Only lines with the string "JSON" are wanted. Pull them out of the data.

Records to use below:

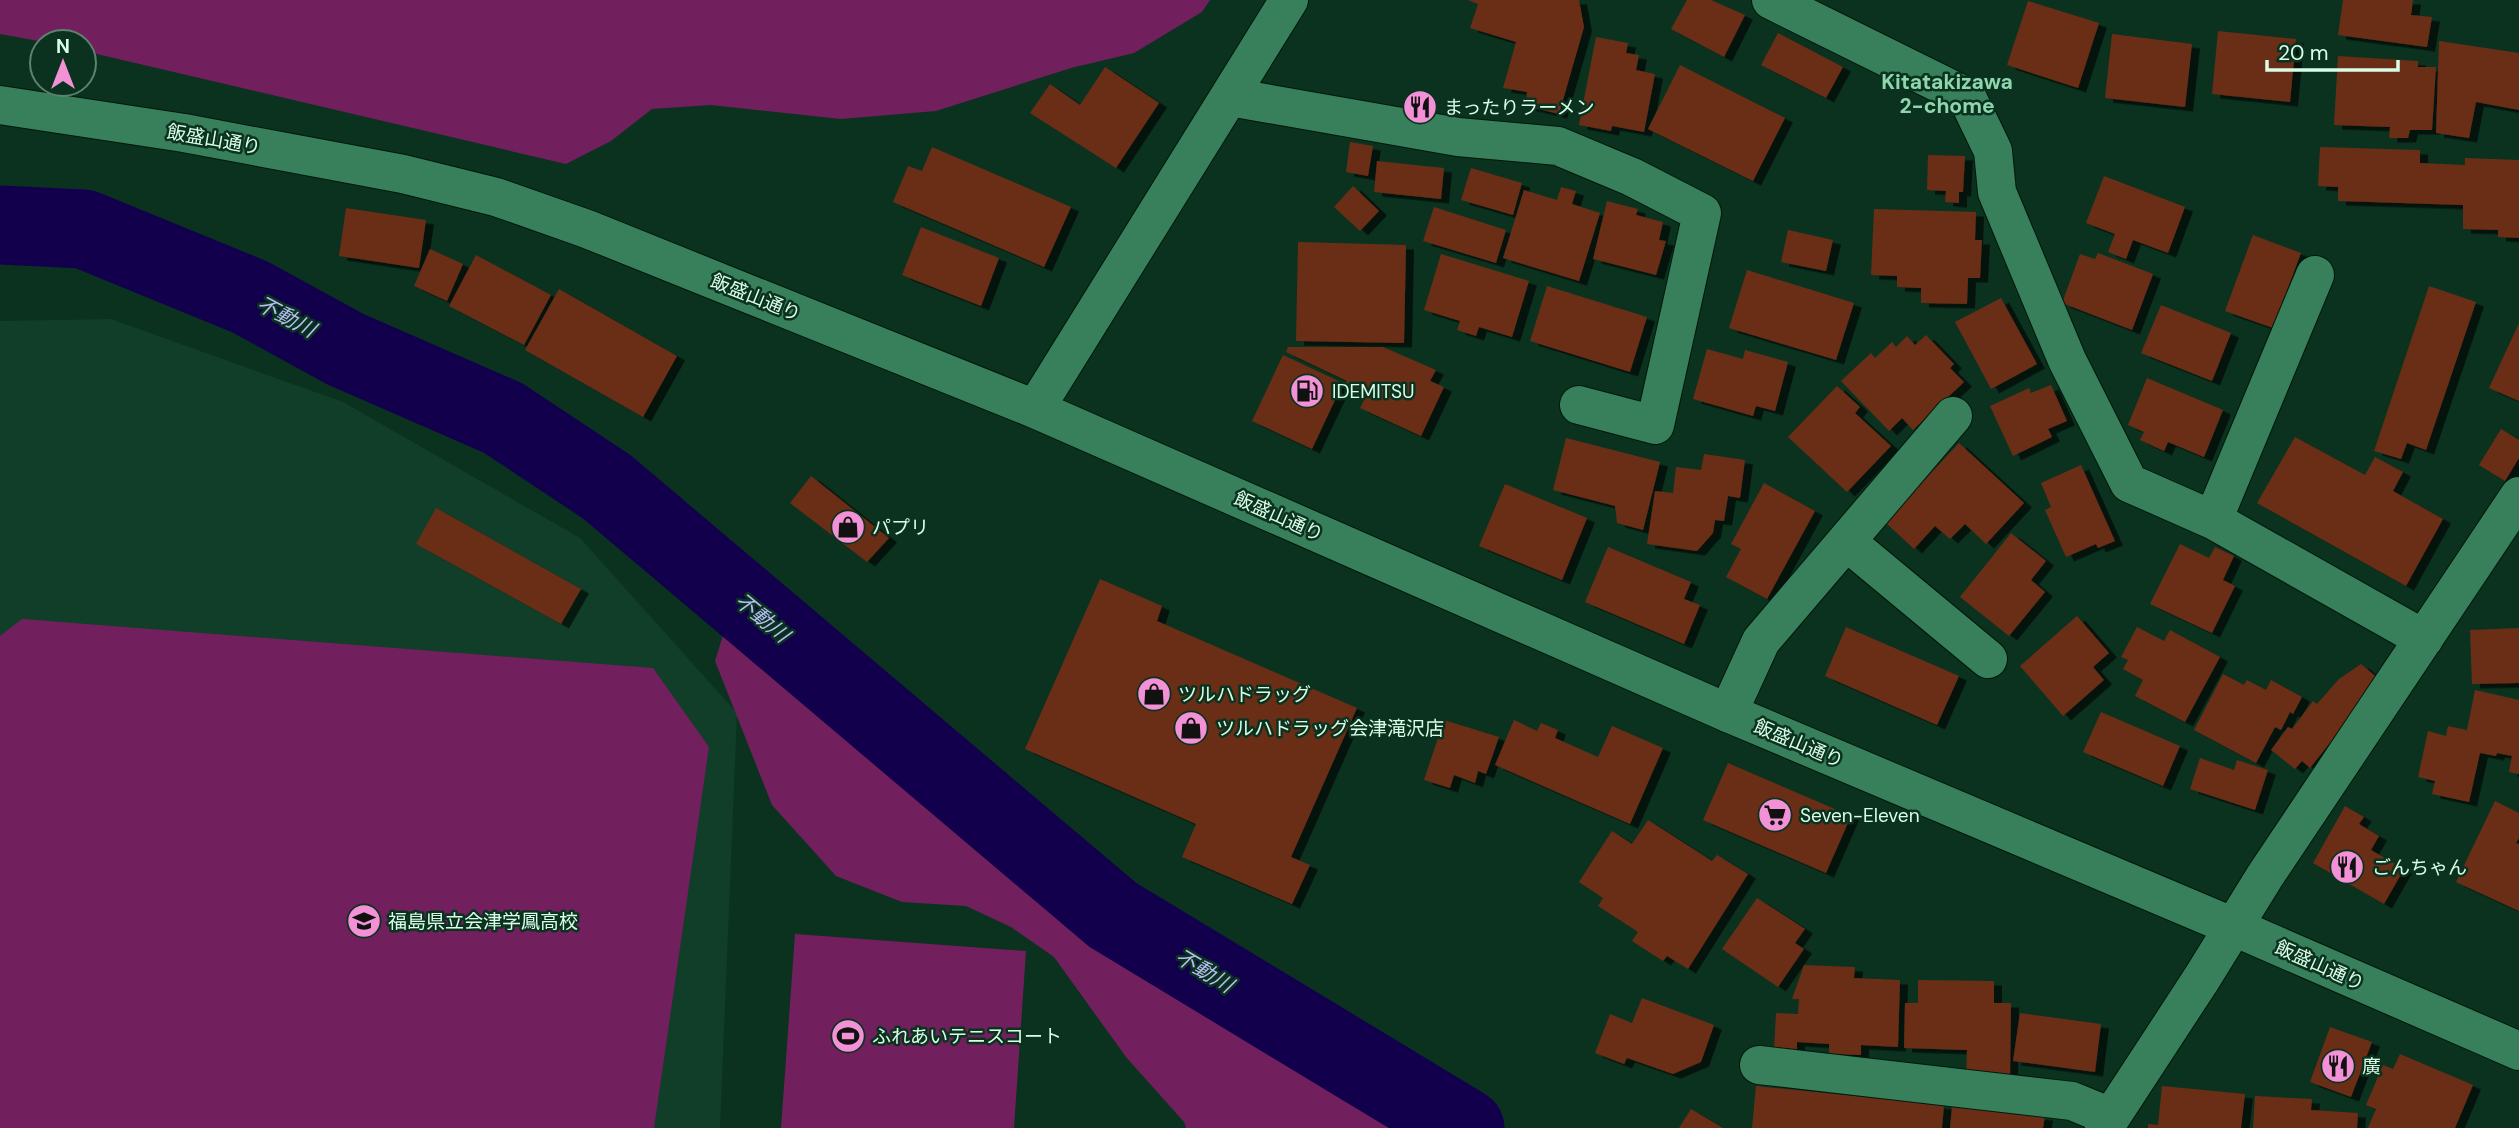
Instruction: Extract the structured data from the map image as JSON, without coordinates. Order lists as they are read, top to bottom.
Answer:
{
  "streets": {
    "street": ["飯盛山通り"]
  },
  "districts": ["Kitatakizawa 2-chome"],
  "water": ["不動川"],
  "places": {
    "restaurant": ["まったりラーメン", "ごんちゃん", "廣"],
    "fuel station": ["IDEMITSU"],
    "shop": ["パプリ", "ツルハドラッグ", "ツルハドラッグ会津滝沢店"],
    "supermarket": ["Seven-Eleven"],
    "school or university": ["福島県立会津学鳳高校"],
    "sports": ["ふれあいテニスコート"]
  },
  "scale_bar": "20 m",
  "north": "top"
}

End of Records to use.
Records to use below:

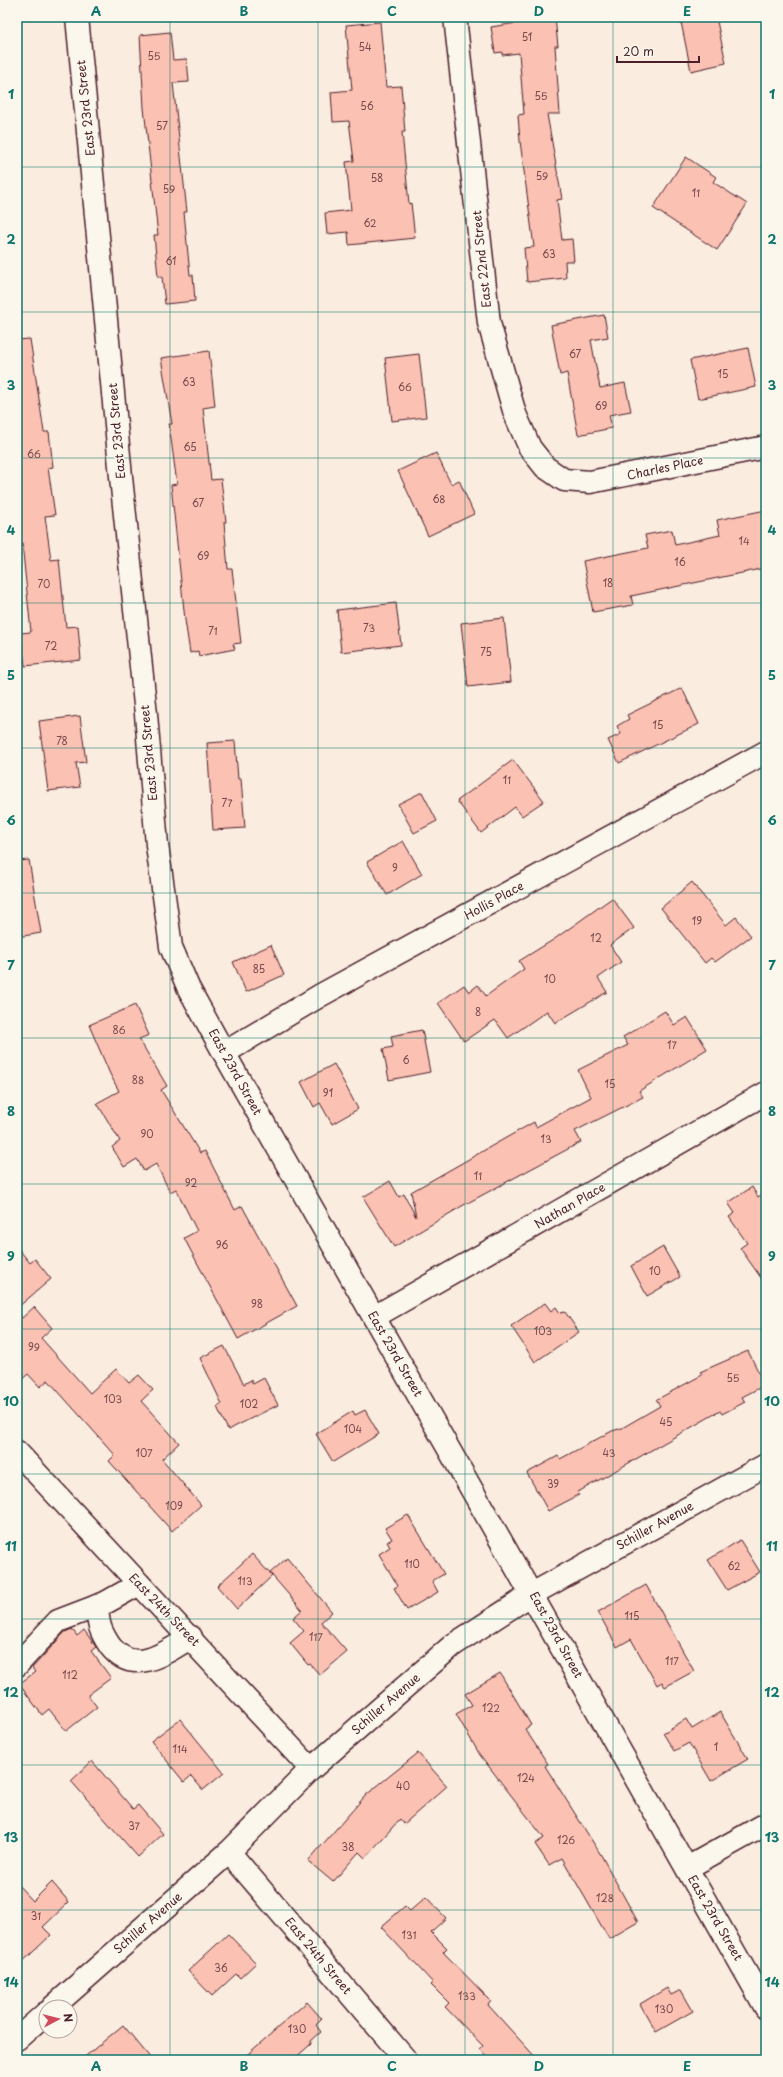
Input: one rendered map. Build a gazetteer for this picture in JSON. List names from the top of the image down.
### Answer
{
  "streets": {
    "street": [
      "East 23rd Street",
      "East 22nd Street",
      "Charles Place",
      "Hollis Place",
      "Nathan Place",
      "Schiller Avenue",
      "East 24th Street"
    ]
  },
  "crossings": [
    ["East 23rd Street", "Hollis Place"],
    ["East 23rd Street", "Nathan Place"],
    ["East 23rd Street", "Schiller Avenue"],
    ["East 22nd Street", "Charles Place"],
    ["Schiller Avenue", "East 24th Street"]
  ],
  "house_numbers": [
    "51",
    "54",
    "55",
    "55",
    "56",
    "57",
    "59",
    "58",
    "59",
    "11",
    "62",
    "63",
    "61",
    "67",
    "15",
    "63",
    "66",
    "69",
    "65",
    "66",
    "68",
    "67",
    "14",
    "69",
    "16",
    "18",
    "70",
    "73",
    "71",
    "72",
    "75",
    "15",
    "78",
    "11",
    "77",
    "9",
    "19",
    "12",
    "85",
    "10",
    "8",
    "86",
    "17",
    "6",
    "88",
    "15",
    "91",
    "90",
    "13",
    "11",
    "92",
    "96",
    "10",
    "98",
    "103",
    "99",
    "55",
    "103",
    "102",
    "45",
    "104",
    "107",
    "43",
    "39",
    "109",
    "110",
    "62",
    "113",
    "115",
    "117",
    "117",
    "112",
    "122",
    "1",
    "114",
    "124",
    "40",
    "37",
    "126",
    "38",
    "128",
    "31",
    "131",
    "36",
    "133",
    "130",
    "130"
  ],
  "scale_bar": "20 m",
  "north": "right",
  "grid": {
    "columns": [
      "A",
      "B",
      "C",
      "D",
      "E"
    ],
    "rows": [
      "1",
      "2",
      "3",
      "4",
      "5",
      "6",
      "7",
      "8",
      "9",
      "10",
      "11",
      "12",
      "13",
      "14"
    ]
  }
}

End of Records to use.
Records to use below:

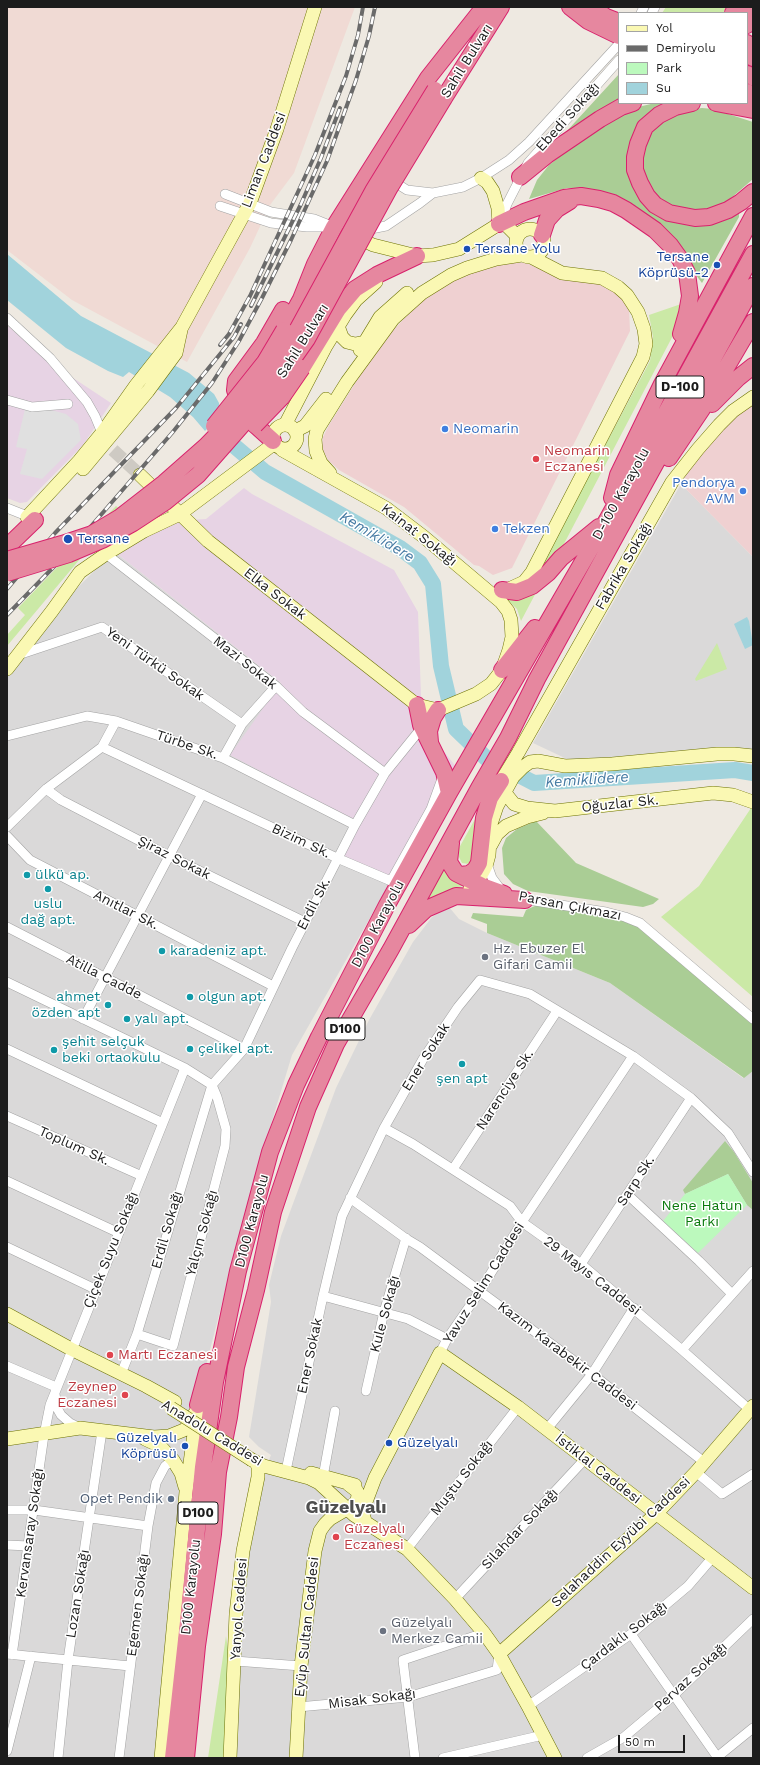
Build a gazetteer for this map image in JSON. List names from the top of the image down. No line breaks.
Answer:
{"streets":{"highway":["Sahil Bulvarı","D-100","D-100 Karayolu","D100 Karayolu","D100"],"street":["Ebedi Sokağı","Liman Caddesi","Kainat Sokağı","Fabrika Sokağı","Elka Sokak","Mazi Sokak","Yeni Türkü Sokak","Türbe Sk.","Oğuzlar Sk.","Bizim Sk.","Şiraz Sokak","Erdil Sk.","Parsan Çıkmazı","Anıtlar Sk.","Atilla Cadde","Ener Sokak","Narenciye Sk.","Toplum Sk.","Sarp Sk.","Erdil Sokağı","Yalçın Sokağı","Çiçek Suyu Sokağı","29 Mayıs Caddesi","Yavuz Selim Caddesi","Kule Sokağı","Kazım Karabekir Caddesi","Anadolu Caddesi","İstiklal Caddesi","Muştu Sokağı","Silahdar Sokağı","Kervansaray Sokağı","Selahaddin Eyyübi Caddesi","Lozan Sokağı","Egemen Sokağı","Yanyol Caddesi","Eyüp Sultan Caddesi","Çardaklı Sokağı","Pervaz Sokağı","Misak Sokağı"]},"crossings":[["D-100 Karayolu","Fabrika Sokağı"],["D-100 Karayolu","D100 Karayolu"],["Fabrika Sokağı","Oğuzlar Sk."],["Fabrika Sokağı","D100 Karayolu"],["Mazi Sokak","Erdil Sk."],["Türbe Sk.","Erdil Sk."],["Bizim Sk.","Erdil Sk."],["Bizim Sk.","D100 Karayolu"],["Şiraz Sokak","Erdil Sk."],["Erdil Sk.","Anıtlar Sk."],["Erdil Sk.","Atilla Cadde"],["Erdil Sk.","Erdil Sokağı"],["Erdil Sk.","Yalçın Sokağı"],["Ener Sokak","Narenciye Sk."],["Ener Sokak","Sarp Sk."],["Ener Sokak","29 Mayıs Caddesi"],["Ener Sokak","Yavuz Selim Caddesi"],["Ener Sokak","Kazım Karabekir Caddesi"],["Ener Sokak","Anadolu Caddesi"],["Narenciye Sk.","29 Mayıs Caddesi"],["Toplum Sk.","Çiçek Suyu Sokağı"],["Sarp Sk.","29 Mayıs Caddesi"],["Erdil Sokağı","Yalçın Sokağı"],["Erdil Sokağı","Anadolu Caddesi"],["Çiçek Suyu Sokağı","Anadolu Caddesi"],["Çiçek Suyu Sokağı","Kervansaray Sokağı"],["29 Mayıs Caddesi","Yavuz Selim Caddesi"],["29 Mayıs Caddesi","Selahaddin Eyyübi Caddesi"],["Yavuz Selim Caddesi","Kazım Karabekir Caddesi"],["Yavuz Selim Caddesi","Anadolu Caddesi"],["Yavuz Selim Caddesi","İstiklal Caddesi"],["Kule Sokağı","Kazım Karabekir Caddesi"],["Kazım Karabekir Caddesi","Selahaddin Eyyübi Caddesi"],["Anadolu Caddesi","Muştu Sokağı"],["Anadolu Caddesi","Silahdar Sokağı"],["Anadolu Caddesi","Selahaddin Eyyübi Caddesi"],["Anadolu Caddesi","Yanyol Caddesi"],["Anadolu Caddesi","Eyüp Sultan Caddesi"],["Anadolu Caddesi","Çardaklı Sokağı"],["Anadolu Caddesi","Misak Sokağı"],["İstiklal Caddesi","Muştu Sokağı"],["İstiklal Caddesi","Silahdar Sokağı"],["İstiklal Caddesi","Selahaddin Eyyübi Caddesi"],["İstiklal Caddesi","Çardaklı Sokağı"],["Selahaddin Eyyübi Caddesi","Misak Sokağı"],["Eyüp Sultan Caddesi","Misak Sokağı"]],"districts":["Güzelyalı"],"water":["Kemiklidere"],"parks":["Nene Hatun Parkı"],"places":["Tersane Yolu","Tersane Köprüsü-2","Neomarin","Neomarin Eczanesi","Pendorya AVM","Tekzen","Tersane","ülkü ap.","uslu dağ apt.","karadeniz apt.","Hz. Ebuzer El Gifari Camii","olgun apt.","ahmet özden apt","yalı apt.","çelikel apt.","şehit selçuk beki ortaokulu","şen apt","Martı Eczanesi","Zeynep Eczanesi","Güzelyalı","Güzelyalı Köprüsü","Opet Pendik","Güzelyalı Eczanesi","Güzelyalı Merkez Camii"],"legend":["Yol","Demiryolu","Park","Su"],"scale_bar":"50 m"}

End of Records to use.

■ Written response:
Instruction: Extract the structured data from the map image as JSON, without coordinates. Order lists as they are read, top to bottom.
Input: one rendered map. Build a gazetteer for this picture in JSON. List names from the top of the image down.
Build a gazetteer for this map image in JSON. List names from the top of the image down. No line breaks.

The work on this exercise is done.